Main Discussion Area > English Warbow
130lb elm bow
WillS:
I don't pull it into reflex, no. You can of course, but exactly as you say it causes problems later if you want to go over the bow again at some point.
Let's say the stave is dead straight, and you've done all the tapering and finishing and nocking etc. You get it up to the full brace height and you notice straight away that one area is weak, or will end up weak or whatever. That's the bit you tag with the heat gun - but after just bracing the bow there won't be any set there, so you don't need to induce reflex as well. All you want to do is add strength to that one small area.
As to other point, yeah I tend to heat treat and leave it until the belly feels completely cold, then just carry on tillering. There's really no need to add oil, or wait days for the RH to return etc, you can get it bending again almost straight away. You just have to wait for all the heat to leave, otherwise you risk "heat bending" the area into permanent string follow!
WillS:
Oh! I forgot to mention, your point about the 1" of set is interesting, because this bow has hardly been shot, it's just been braced, pulled to 30" and drawn a few times. The set will probably start to creep up as it's shot in, and that's the stage where I decide which limb is upper and lower, and quite possible heat treat the entire bow (sometimes with gentle reflex) to get it nice and punchy again once the bow has settled.
JNystrom:
Nice, thanks! I like that you have (obviously) experimented heat treating and the wait time on your own, rather than just taking what other people say.
Marc St Louis:
--- Quote from: WillS on August 03, 2017, 06:06:23 am ---Oh! I forgot to mention, your point about the 1" of set is interesting, because this bow has hardly been shot, it's just been braced, pulled to 30" and drawn a few times. The set will probably start to creep up as it's shot in, and that's the stage where I decide which limb is upper and lower, and quite possible heat treat the entire bow (sometimes with gentle reflex) to get it nice and punchy again once the bow has settled.
--- End quote ---
Very nice indeed. I've made Elm warbows bows up to 150# before.

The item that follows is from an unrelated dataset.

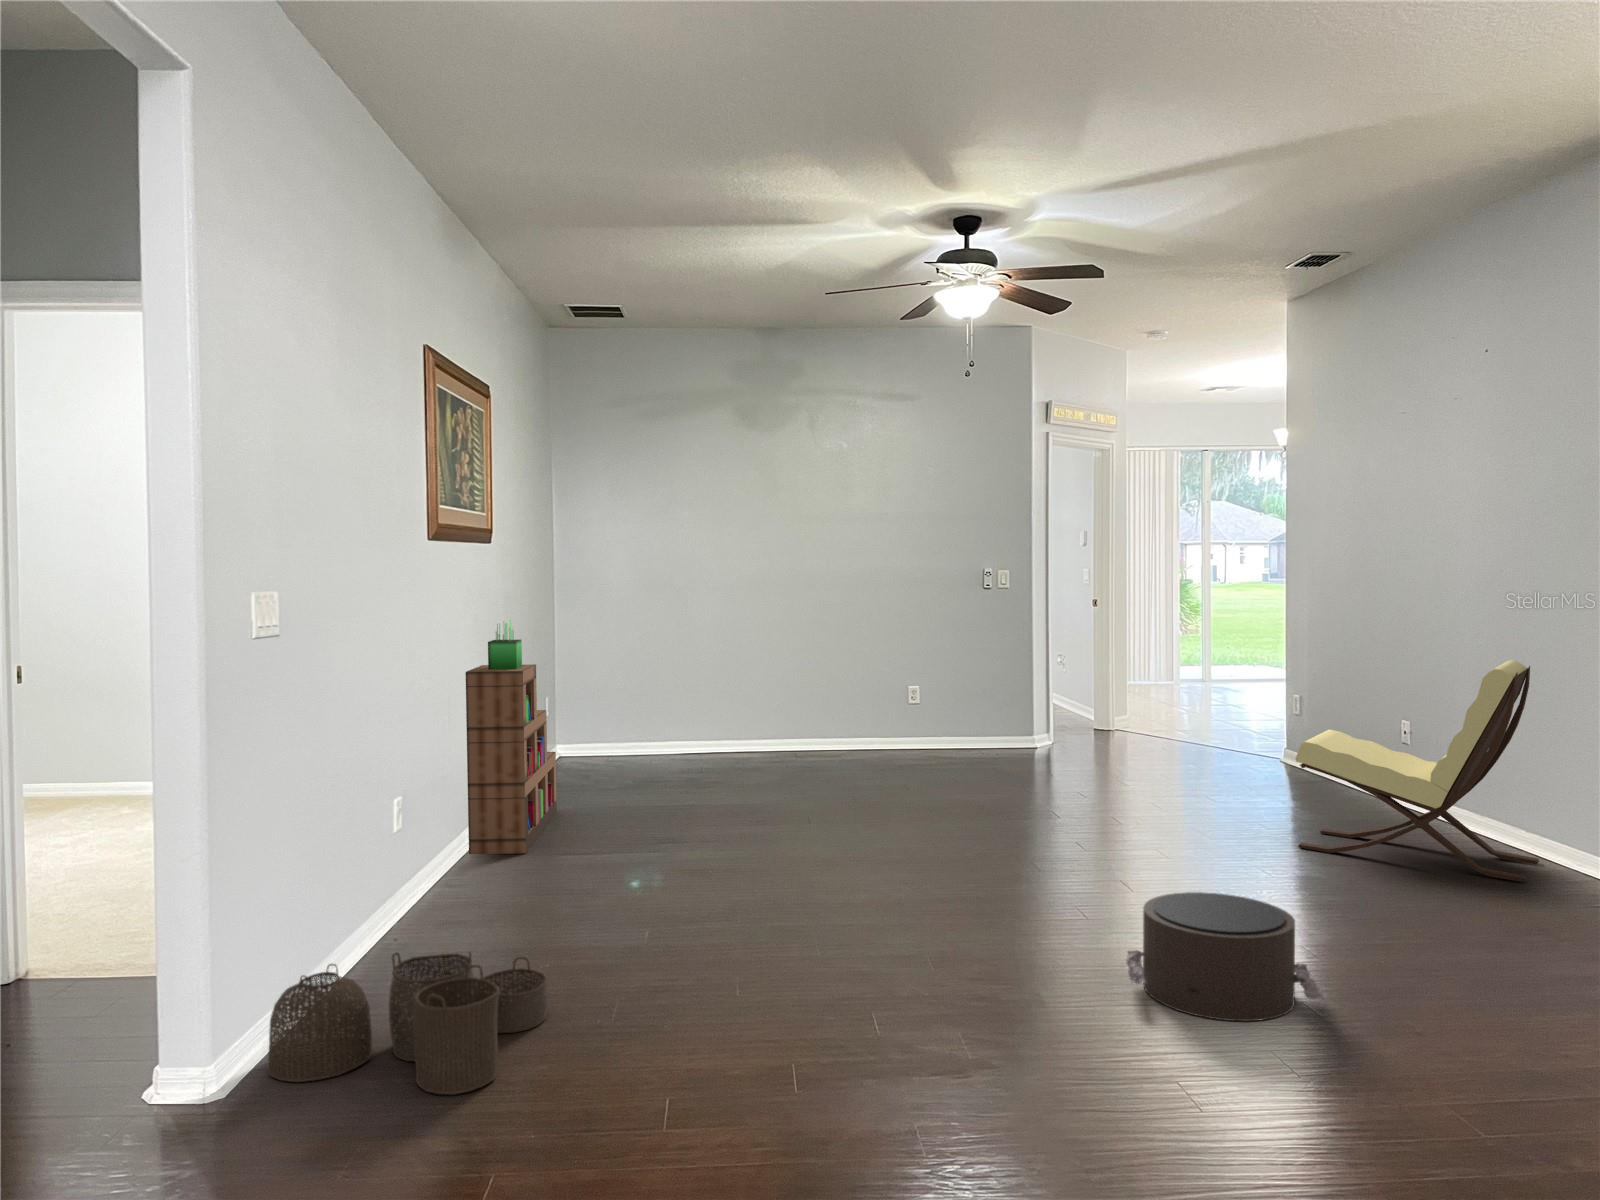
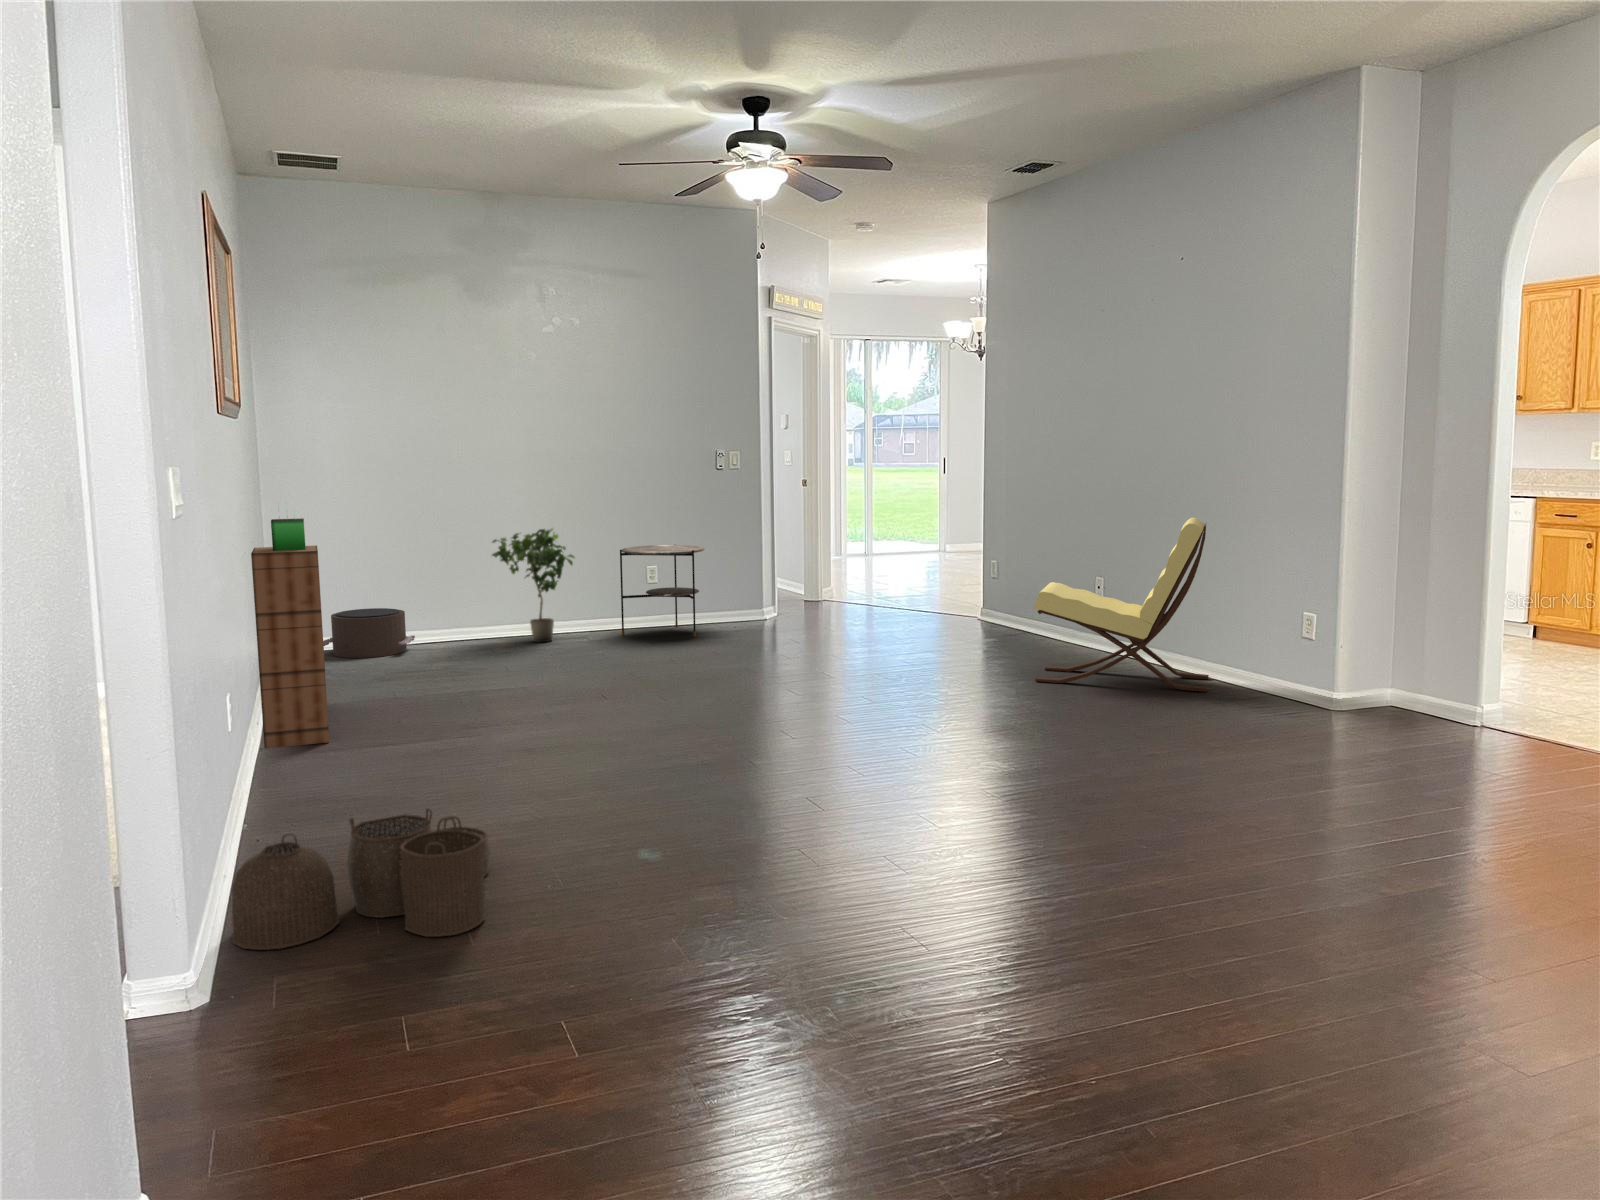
potted plant: none [748,646,834,759] -> present [492,529,574,642]
side table: none [876,666,963,763] -> present [620,545,704,637]
pouf: present [1126,892,1323,1021] -> present [323,608,415,658]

I have used this method of heat-treating to touch up the tiller before but find it too unreliable. It looks good at first but the tiller changes over time
RBLusthaus:
Very interesting tillering method. Makes good sense. I intend to give it a try.
I have not tillered any horn bows yet, but, is this heat tillering exactly the opposite of how the horn bows are tillered? What I mean is, when tillering a horn bow with heat, I thought you applied the heat to the stiff spots to lossen them up a little till the tiller evened out. I realize different materials react differently to heat. Wood in one case and hide glue in the other. Just interesting that the same method of tillering (applying heat) is used for opposite purposes on different kinds of bow.